[Opening Material provided section]

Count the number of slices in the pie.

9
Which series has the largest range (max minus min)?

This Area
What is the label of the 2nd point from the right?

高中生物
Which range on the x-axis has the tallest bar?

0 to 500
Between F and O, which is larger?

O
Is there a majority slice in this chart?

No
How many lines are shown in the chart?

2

[Closing Material provided section]
[Opening Material provided section]

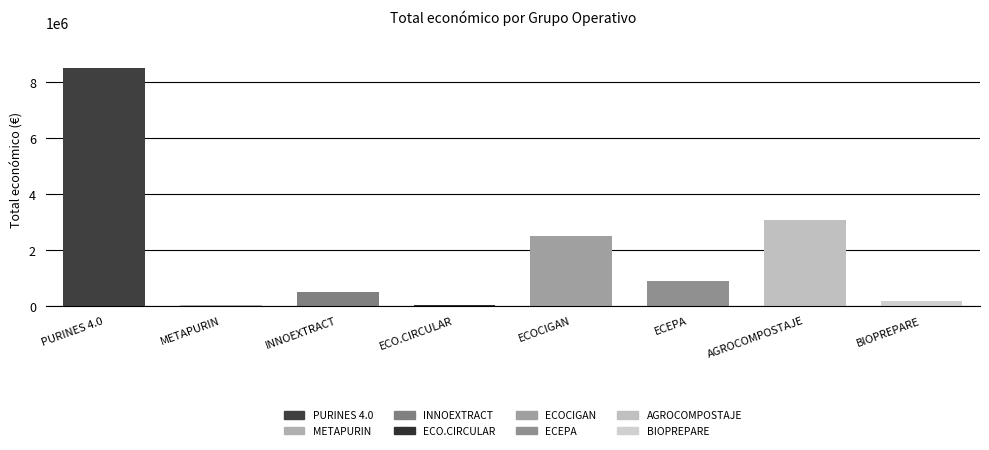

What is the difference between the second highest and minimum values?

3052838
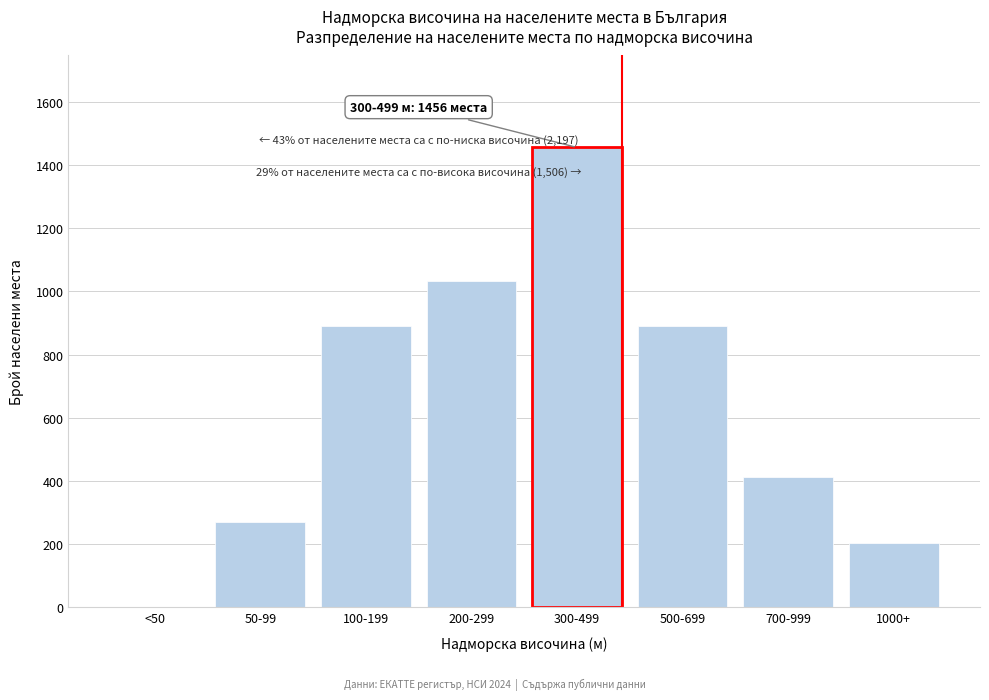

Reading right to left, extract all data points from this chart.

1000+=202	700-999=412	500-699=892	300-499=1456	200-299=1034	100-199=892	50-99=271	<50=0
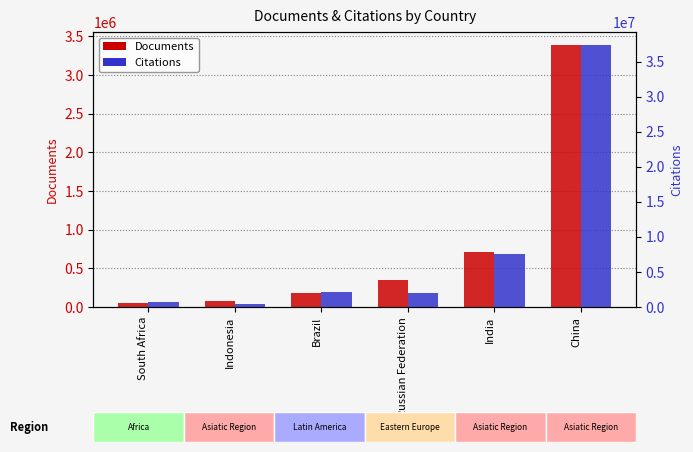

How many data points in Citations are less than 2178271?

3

[Closing Material provided section]

◆ **Instruction**
Copy out the records from the line with "Count the number of slices in the pie." to the line with "How many lines are shown in the chart?", both included, word for word as they appear.

◆ **Written answer**
Count the number of slices in the pie.

9
Which series has the largest range (max minus min)?

This Area
What is the label of the 2nd point from the right?

高中生物
Which range on the x-axis has the tallest bar?

0 to 500
Between F and O, which is larger?

O
Is there a majority slice in this chart?

No
How many lines are shown in the chart?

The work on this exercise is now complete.